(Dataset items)
-- Opening Marker --
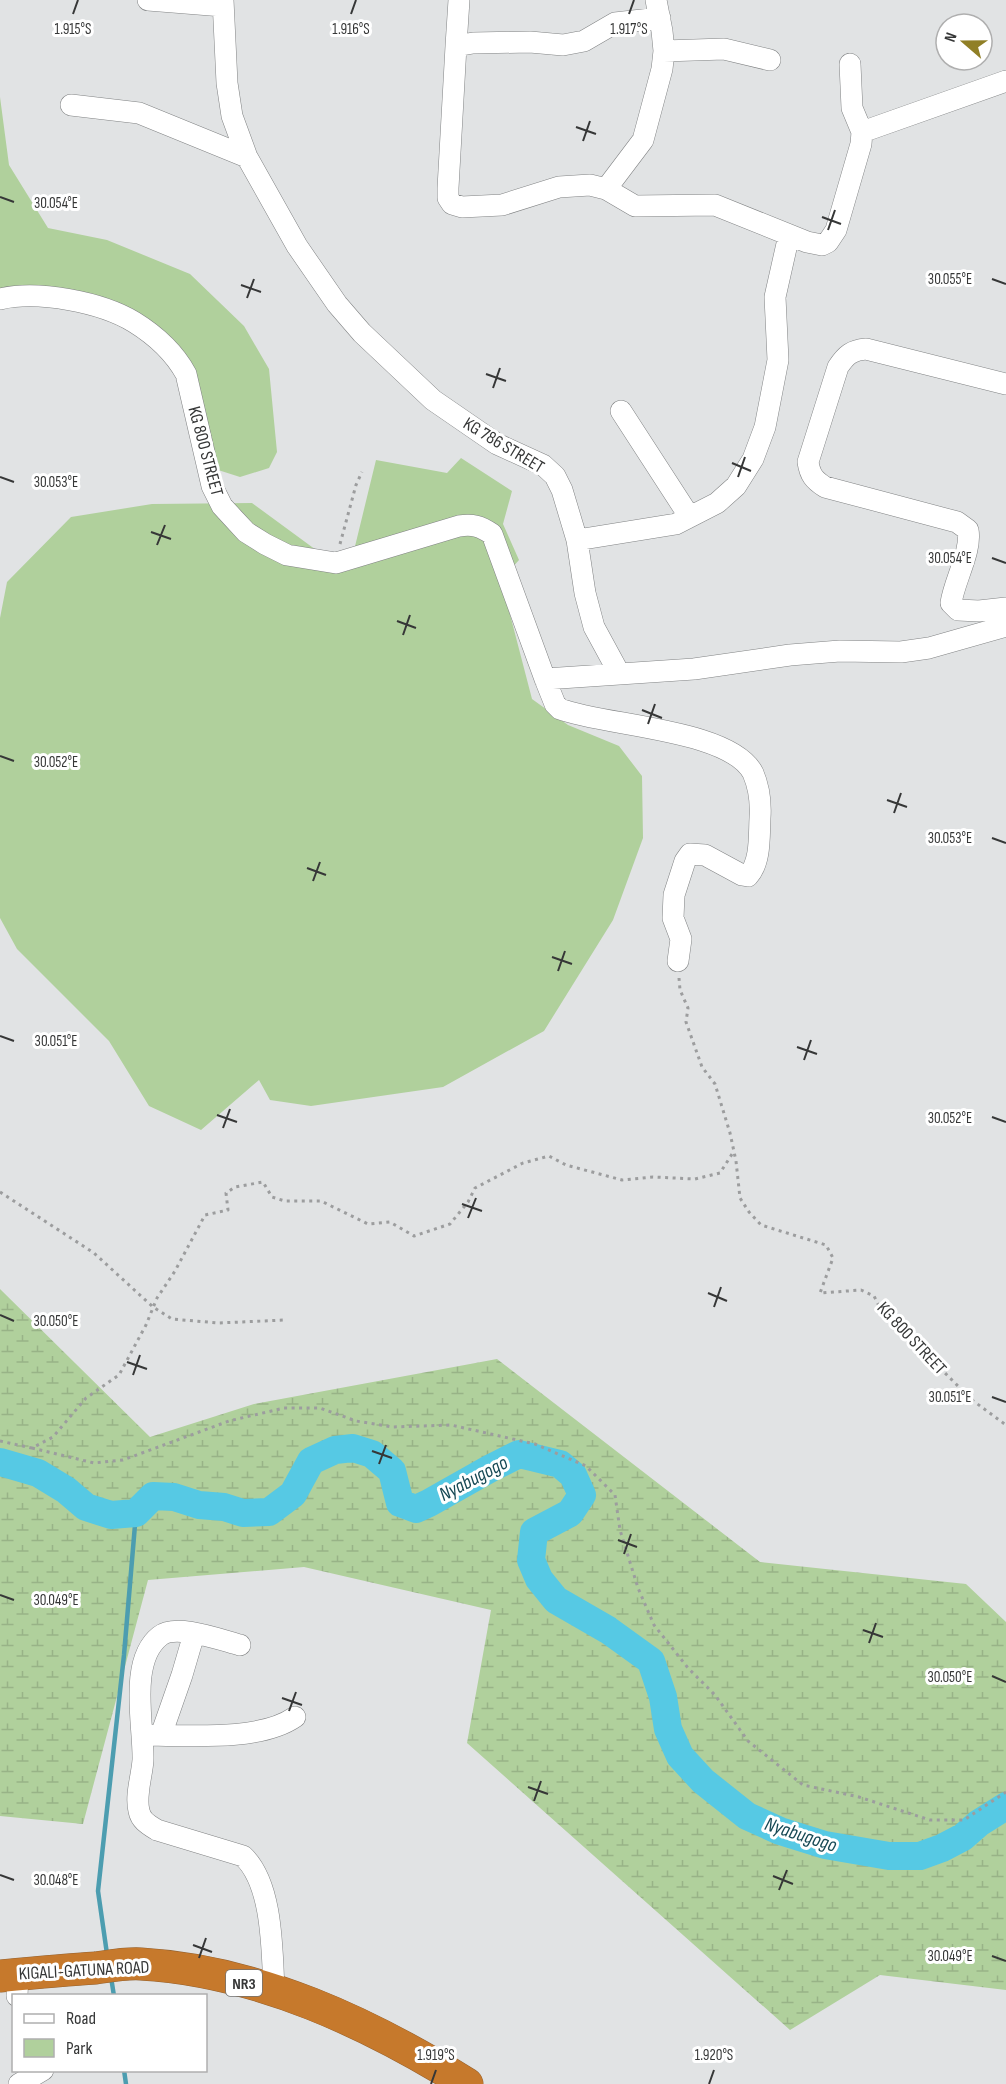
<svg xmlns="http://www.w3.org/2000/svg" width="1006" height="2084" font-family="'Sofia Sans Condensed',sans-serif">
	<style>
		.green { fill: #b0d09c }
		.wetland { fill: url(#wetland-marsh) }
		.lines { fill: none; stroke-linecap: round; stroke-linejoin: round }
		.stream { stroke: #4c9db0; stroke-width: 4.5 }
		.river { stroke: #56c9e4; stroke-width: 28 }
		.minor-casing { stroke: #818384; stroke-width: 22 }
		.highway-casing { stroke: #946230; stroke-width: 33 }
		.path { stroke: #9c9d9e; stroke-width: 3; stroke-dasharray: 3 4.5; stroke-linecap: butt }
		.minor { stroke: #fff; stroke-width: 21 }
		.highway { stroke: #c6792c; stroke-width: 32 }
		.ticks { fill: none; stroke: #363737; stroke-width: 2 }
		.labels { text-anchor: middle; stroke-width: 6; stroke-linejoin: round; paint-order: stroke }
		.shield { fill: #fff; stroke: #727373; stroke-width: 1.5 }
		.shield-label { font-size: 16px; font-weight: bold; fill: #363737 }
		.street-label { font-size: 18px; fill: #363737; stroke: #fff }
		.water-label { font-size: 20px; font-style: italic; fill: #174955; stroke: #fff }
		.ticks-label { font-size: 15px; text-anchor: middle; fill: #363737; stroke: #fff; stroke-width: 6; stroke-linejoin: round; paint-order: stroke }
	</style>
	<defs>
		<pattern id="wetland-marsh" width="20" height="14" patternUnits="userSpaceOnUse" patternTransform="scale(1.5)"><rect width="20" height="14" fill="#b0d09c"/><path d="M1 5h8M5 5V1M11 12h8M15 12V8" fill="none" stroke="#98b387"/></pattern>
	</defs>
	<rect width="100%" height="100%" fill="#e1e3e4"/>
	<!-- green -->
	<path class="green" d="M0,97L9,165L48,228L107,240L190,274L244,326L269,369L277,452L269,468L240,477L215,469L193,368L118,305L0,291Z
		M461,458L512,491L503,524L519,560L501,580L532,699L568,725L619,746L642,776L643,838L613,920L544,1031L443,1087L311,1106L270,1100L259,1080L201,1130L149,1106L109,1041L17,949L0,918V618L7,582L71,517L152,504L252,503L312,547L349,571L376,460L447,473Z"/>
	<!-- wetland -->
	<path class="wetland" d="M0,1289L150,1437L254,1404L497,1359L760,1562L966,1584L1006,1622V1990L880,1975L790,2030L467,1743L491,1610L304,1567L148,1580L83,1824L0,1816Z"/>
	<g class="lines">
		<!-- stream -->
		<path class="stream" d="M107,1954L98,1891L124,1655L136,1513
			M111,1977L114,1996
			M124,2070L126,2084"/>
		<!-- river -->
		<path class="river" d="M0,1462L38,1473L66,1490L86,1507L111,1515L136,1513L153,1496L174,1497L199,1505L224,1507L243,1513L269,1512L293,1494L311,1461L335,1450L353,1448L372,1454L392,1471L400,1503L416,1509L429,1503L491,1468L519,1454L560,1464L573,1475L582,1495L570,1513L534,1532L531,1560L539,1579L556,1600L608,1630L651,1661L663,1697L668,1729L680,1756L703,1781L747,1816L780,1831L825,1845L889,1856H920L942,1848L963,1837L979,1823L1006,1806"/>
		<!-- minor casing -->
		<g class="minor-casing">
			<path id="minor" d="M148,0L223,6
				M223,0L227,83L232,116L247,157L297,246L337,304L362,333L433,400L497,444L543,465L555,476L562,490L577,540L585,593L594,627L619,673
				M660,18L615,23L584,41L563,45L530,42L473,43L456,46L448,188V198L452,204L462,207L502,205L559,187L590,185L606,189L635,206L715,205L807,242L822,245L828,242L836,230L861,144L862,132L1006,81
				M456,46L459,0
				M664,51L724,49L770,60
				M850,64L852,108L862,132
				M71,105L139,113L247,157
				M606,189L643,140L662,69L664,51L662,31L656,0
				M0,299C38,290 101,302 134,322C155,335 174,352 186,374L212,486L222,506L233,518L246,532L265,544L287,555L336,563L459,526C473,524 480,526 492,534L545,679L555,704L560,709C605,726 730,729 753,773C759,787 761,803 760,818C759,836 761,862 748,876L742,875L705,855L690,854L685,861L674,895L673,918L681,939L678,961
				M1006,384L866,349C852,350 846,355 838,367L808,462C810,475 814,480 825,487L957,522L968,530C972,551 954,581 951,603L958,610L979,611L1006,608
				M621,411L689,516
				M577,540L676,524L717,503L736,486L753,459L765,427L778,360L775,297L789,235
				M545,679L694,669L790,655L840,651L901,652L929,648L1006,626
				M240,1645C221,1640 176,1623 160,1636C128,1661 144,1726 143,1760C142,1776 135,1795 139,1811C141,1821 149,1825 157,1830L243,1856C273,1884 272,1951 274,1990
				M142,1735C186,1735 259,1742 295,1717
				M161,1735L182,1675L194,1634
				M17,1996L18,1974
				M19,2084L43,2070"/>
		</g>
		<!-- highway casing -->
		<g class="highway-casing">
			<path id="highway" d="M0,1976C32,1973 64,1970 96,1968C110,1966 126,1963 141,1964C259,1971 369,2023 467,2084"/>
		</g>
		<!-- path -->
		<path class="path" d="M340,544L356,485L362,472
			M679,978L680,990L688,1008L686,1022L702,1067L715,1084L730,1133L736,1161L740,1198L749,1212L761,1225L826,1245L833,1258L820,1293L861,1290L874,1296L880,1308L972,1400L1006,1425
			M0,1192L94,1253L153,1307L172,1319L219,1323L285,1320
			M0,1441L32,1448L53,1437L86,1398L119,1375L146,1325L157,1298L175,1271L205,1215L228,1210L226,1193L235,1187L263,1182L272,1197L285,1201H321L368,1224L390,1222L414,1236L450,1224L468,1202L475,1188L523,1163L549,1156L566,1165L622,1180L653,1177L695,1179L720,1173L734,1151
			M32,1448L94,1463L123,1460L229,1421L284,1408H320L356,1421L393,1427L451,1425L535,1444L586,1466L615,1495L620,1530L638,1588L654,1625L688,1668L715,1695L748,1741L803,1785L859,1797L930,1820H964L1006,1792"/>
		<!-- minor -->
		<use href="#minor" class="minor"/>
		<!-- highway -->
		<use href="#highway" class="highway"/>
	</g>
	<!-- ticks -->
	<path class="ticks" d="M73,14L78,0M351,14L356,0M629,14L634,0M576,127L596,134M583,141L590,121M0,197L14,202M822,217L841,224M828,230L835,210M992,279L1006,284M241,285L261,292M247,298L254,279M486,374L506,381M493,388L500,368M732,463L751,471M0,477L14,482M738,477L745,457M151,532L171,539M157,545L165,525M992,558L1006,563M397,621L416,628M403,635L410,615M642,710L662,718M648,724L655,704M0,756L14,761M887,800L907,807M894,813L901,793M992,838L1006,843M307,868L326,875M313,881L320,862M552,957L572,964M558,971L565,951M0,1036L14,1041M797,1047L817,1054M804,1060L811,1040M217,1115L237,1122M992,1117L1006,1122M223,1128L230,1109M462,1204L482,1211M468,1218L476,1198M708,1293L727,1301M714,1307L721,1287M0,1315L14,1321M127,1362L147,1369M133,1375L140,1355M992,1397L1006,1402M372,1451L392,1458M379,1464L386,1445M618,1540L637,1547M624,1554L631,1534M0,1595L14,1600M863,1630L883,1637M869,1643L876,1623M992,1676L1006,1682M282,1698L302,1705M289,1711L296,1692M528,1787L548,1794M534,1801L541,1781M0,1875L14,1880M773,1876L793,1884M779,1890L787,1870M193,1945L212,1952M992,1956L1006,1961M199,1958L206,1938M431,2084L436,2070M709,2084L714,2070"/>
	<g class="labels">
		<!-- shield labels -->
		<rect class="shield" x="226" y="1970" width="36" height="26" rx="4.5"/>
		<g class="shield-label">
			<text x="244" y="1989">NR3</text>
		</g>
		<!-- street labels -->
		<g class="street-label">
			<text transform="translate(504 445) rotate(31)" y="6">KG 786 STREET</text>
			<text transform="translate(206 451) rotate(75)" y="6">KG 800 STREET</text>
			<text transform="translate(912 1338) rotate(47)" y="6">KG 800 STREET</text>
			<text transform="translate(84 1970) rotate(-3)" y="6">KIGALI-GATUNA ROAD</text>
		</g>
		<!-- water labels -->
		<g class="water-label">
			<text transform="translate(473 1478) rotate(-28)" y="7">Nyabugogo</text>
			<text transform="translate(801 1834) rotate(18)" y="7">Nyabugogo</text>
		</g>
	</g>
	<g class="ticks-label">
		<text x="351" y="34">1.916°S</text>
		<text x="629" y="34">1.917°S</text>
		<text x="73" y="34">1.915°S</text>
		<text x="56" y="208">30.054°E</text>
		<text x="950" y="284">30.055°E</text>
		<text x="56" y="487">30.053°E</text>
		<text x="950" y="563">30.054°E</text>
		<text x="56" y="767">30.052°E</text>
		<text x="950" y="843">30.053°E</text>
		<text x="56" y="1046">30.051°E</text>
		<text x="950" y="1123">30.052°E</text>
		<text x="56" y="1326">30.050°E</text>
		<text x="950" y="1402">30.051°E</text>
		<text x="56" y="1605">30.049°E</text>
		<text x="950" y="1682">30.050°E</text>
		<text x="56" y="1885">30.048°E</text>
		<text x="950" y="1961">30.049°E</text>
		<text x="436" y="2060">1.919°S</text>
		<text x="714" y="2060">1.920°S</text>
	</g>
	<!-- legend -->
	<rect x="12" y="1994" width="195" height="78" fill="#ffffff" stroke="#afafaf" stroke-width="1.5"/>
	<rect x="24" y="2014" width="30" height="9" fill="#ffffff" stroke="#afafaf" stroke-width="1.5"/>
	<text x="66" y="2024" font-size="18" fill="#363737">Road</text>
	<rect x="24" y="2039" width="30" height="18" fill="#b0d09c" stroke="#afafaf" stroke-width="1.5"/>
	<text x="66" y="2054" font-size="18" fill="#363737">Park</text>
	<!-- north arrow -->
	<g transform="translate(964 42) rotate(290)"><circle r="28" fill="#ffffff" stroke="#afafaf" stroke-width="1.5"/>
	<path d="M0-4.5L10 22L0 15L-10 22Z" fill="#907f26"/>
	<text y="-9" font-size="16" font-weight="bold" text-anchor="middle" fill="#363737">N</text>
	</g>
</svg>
-- Closing Marker --
-- Opening Marker --
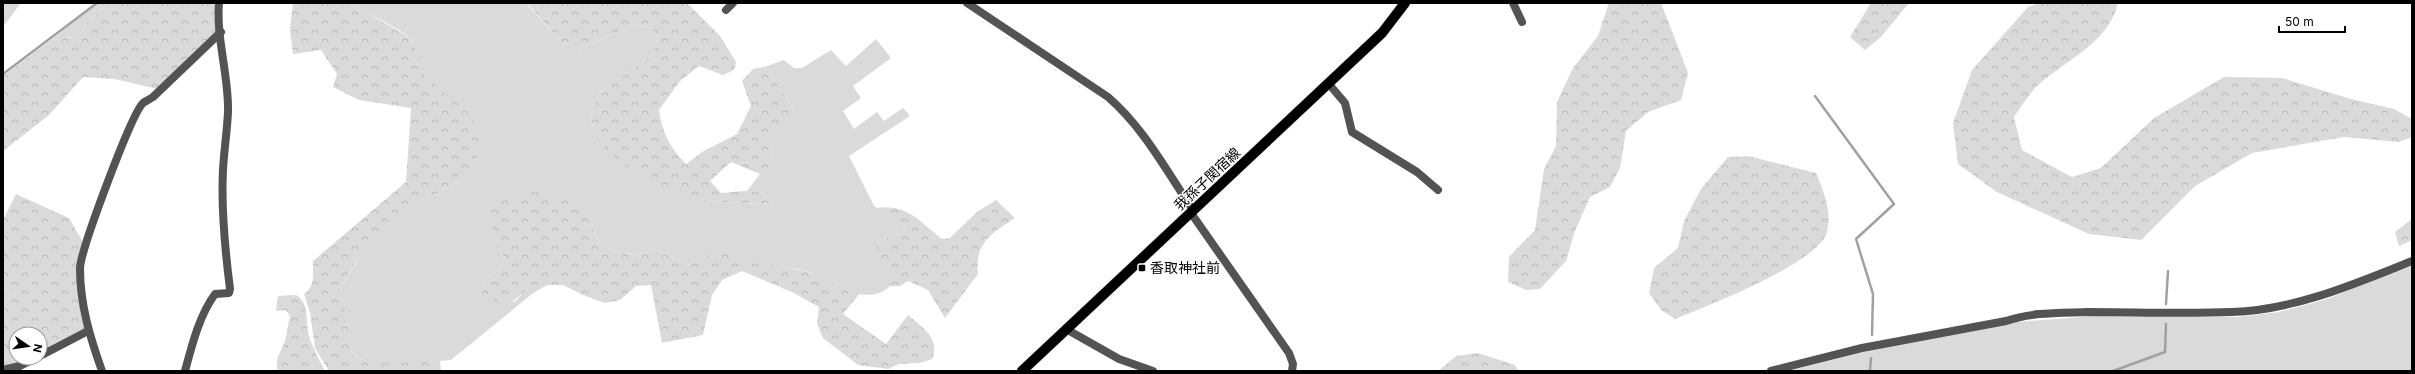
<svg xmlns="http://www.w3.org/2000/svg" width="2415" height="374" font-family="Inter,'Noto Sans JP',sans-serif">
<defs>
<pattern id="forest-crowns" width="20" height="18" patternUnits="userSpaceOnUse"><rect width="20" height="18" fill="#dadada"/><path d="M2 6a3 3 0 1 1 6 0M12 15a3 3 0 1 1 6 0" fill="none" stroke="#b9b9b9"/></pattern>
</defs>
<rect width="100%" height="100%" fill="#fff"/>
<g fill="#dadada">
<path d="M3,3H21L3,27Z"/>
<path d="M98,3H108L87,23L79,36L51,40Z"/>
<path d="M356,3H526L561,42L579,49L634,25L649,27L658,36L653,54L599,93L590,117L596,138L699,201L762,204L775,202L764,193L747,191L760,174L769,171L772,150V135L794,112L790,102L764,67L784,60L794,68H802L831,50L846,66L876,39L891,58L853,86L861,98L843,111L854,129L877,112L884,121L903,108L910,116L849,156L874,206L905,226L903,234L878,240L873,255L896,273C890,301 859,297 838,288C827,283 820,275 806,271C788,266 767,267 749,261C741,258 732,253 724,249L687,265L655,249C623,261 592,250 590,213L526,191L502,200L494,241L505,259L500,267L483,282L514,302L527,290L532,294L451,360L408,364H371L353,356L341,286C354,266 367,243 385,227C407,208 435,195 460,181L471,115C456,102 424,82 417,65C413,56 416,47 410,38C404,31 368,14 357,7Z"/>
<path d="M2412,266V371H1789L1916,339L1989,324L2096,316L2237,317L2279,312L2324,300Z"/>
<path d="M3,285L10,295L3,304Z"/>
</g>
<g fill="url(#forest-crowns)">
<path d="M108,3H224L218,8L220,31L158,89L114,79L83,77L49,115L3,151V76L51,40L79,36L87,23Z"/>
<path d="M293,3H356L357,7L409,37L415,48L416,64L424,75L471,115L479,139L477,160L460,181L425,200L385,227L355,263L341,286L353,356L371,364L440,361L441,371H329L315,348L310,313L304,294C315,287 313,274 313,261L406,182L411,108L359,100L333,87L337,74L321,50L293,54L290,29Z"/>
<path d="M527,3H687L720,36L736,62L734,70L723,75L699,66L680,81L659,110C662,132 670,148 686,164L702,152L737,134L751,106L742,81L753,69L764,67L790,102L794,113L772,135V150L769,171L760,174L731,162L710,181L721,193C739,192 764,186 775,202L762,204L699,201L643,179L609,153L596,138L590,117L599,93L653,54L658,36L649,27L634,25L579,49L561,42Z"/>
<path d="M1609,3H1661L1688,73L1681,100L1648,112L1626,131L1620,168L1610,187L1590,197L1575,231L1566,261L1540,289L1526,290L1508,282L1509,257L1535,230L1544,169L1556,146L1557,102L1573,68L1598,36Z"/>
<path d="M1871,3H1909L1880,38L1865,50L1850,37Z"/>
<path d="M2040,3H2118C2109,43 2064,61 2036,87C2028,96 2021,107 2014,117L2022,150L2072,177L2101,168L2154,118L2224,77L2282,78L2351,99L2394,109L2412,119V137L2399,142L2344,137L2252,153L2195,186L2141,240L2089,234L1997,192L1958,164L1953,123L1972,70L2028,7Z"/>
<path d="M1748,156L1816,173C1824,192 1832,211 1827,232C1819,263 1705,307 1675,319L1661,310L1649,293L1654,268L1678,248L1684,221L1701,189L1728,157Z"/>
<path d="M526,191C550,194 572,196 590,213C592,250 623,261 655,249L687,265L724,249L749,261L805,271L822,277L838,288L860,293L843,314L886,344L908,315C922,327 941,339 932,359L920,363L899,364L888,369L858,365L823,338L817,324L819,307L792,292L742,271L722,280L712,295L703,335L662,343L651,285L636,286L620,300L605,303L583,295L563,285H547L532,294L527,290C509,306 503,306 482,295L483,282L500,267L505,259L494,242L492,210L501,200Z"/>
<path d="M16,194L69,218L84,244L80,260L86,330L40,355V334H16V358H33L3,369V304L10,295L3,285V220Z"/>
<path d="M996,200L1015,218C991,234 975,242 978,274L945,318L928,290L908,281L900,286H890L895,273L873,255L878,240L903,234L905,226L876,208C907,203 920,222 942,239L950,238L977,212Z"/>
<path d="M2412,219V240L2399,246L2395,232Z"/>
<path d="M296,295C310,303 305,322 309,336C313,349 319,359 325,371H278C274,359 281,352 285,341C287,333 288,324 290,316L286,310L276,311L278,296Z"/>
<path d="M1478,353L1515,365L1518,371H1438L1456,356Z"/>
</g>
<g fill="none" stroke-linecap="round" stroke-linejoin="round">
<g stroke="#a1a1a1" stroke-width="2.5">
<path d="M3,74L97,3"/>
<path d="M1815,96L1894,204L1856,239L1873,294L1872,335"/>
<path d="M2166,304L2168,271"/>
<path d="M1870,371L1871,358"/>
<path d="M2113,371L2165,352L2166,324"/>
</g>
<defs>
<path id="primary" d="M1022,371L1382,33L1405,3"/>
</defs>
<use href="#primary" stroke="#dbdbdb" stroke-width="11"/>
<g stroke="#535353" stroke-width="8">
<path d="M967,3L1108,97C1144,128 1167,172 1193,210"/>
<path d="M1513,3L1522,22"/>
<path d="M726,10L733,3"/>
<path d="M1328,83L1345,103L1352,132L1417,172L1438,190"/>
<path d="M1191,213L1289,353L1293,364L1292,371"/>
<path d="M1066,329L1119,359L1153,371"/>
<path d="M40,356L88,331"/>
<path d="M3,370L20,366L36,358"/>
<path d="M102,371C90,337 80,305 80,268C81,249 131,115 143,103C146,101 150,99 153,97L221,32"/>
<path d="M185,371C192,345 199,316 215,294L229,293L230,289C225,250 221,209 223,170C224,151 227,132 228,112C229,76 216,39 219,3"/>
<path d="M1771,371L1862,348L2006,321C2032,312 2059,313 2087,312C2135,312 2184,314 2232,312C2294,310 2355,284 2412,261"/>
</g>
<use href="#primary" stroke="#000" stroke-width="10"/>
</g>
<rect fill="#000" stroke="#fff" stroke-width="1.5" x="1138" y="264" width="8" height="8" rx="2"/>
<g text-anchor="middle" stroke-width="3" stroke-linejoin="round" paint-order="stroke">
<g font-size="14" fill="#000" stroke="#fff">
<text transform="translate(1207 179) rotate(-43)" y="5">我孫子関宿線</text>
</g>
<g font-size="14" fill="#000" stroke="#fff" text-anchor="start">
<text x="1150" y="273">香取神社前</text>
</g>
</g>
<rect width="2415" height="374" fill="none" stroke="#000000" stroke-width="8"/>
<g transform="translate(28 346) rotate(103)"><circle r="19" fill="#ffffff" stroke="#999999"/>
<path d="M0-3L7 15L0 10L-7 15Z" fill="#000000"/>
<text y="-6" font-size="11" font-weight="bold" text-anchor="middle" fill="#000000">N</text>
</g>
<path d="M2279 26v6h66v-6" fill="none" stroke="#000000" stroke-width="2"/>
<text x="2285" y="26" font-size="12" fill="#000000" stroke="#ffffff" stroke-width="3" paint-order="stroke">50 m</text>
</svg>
-- Closing Marker --
• _What the task requires_
Gather up, from the records above, each line where the word "lines" appears.

• _Response to the task_
		.lines { fill: none; stroke-linecap: round; stroke-linejoin: round }
	<g class="lines">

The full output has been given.